On 2022 I tried reaching the blind foundation, they denied me, they said that for being autistic they wouldn’t have the technical competence to deal if I had any sort of meltdown. So I learned to navigate even more on my own! I reached to them a second time on 2023, explained my case, they now did let me join, and what happened was that I didn’t have much to tell about my process to the psychologist, and my O&M classes were only 4 classes that basically contained the instructor telling me to walk slower, I didn’t need it, I took them as a formality to apply for a guide dog and have more chance on acceptance.
So I reached them a third time in the end of 2024 telling I really needed some psychological help, because at that moment I was having psychological demands on my blindness, and I needed this support, and started with them now in the middle of 2025.
It’s still very different for me, it’s like I’m not processing the grief most people have when losing sight, because when I needed to process that grief I had no professional support at all. And up until about 4 weeks ago, I still didn’t know why I got legally blind all of a sudden, so it was hard to tell the psychologist what affected me without even knowing what was my condition.
I give that impression that I’m very well prepared, I already know how to use the phone, the computer, the cane, the public transport, get my documents, everything, so what exactly am I struggling with?

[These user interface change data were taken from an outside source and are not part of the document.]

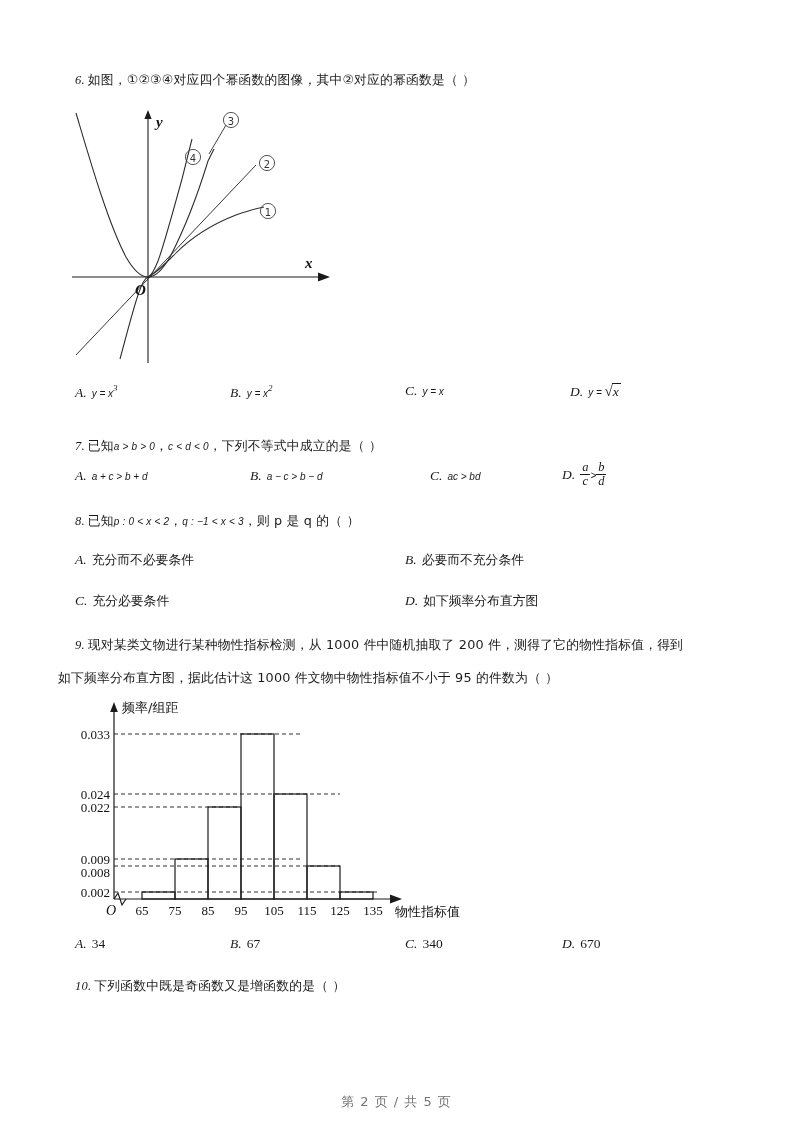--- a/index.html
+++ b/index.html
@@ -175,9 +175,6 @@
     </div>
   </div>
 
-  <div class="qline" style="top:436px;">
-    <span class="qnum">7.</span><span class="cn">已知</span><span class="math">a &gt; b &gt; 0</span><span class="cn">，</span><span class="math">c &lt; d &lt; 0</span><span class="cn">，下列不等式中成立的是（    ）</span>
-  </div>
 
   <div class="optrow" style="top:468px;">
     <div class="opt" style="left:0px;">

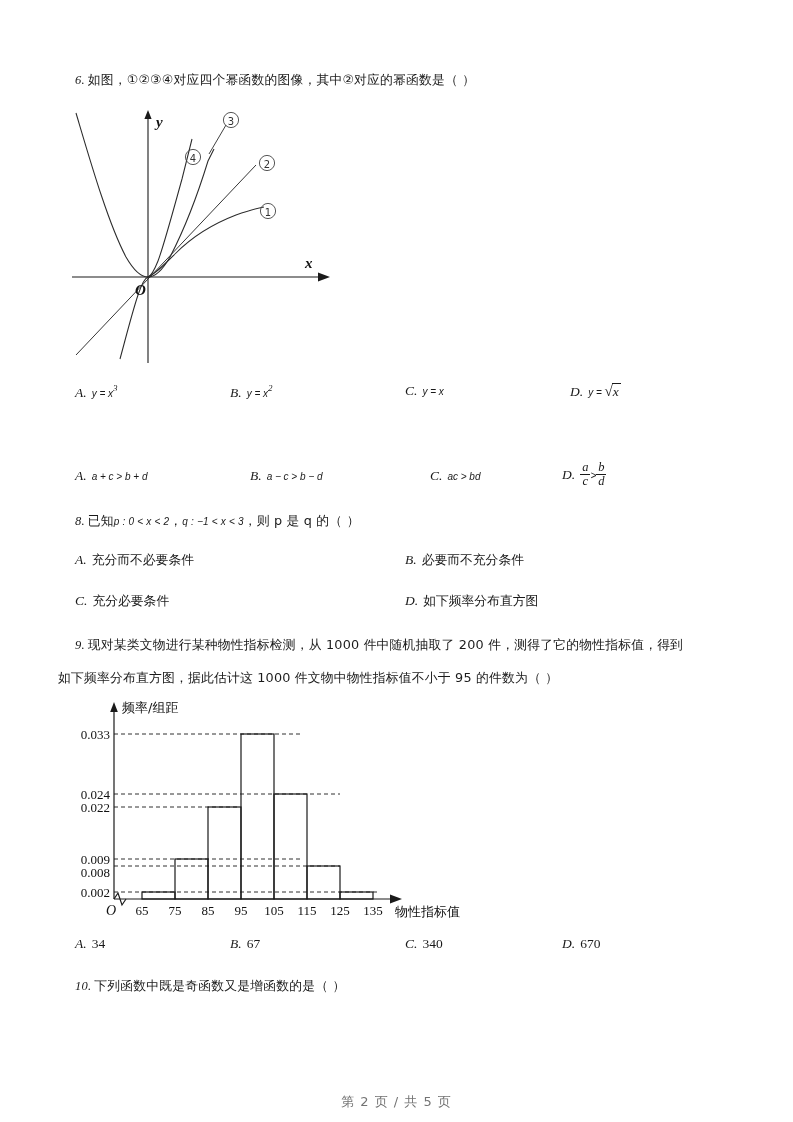--- a/index.html
+++ b/index.html
@@ -282,9 +282,6 @@
     </div>
   </div>
 
-  <div class="qline" style="top:976px;">
-    <span class="qnum">10.</span><span class="cn">下列函数中既是奇函数又是增函数的是（    ）</span>
-  </div>
 
   <div class="footer">第 2 页 / 共 5 页</div>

I opened myself once, and told her, I know I’m well off already, but that’s not okay for me, I’m not happy, I’m not comfortable, I don’t even know fow how long I will still be able to see, I feel detached, I feel alien, people think I’m so ok on my own that they don’t notice how lonely I feel, how when someone compliments how strong and independent I am I feel that “yeah, but that’s because I don’t have someone to be always with me, and asking family members sometimes would be taken as a nuisance”.
I still feel it’s a bit hard to express my troubles when it comes to blindness, but now my psychologist know how to approach me, and I got the diagnosis so I have something to work on top of. Because now I feel more secure when thinking about “what if I go totally blind?”.
I’d be so grateful if I could openly express about it in my social media and other places what means to be legally blind and what means to learn to adapt when you don’t know you can get accommodations for example. Perhaps one day it will be possible.
Only I know how I see, what I see and now I also know how much I don’t, because I got a very strong cold and my brain went like “I’m so sorry eyes, but I need to fight this virus, so try to get by” and I couldn’t even read the biggest font I’d try to get. Also only I know what’s the feeling of being around my blind peers and not feeling like them. Not complaining that I’m blind, like a lot of people do, only I know what means to get excited to know my train is arriving at the tube when the employee giving me assistance hasn’t seen it yet. Or how excited I feel every time my boyfriend tries to come behind me in secret and without even looking at him I just say “Heya” and he gets so disappointed he can’t be sneaky, because it’s not that I hear him arriving, but I notice some sound waves being blocked, so I know there’s something there. These abilities are very exciting and fun to have. But doesn’t take away the sadness of living in a very ableist world. Not getting a job because they think I’m useless without sight, and the list goes on.